_Given text:_

When the scores are tied, there is 50 seconds left on the clock and you need someone who is going to step up and take that drop goal, then Andy Farrell was your man. And when the series is all square with one game left to play and you need someone to give the big speech that is exactly what everyone needs to hear in the last hours before the match, you will not find many better. He may very well turn out to be exactly who you need to lead a group of the 38 best players from Britain and Ireland through a six-week tour of Australia, too.
Whether any of this means Farrell is someone you want to pay to see play the O2 Arena is another matter. But here he was under the bright lights regardless, sandwiched between Usher and Olly Murs in the (un)coveted Thursday 3pm slot at the Indigo Lounge, front and centre of the British & Irish Lions’ first live squad announcement show.
“So what makes the Lions so special, Andy?” asked the presenter, Lee McKenzie. “Well,” Farrell replied under his breath, “it’s impossible to put into words.” After four years of waiting, the final 30 minutes started to feel painfully long.
Rugby is not very good at razzmatazz. Three months back, Formula One made a runaway success of using this same venue for its season launch, but then, with the best will in the world, they were offering the attenders a little more than the chance to listen to the Ireland scrum coach, John Fogarty, make small talk with Ugo Monye or offer a round of applause to Gavin Hastings, who was sitting in a box somewhere up in the gods. At one point, McKenzie asked Monye what he remembered about the day, in 2009, he found out he had been selected.
“The hardest thing about it was waiting, so shall we just get on with it?” Monye said, which got a loud round of applause. He always did have a good eye for an opening.

_Listed entries:_
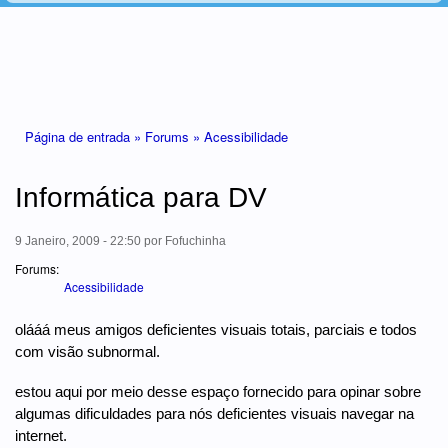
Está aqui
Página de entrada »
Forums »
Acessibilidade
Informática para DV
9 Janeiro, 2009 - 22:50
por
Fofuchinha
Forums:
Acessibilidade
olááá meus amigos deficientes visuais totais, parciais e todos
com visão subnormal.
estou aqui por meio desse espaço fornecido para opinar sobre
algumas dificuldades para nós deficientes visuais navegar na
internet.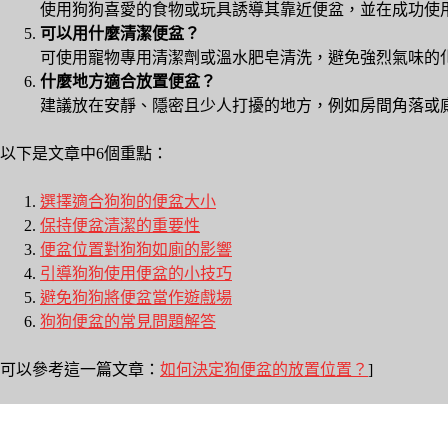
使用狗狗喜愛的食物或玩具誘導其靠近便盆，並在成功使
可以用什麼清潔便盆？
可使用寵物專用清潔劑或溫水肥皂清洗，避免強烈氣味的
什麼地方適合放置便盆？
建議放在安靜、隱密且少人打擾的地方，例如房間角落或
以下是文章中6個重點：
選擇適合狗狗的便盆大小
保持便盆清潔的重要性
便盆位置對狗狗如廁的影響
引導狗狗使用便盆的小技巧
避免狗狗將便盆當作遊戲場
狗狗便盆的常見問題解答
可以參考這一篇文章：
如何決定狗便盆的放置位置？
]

* * *

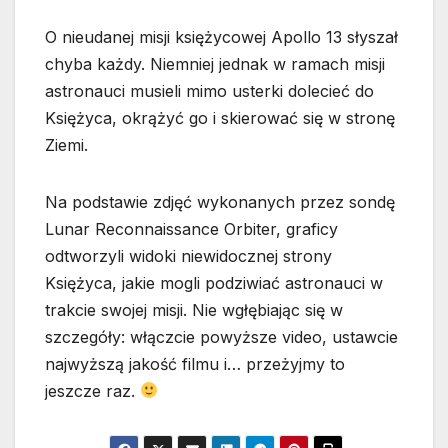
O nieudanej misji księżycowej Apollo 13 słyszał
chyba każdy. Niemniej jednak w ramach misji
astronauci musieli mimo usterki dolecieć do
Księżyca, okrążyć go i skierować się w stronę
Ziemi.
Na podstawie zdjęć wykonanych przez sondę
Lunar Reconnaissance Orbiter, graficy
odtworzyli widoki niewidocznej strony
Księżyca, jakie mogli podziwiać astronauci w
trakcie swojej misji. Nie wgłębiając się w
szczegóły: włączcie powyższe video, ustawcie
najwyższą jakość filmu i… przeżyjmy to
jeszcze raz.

_Work item:_ Continue the report on the British & Irish Lions squad announcement from where it stops, in the same voice.

_Exercise output:_
Not that it is such a bad idea to turn the British & Irish Lions squad announcement into a live event. The squad selection is, after all, the most distinctive thing about the team, their USP, as the corporate sorts who run the sport say. It is that the Lions had decided they needed to charge people to come along and watch it that felt all wrong. Tickets went on sale for £60, were then reduced to £35 and, in the very end, were being given away first come, first served. Even then, there were plenty of empty seats. No one I spoke to who had paid for their place had been offered a refund.
Whatever the Lions are supposed to be about (and there was, as there always is, an awful lot of talk about their values) it is not money. It surely would have been a better idea to give the tickets to players, coaches and administrators who volunteer to help run clubs or people who missed out on going to the 2021 tour to South Africa at the last minute because of the travel restrictions during the pandemic. Or even to distribute them to the rugby-playing schools in the neighbourhood instead of using it as an opportunity to gouge an extra few thousand pounds out of the fans.
The few hundred who had made their way along looked a little lost inside the shopping mall that surrounds the venue. Most decided, in the tradition of these things, that, in doubt, the best thing to do was get along to the bar for a couple of jars and there was a rush on in the All Bar One in the lobby.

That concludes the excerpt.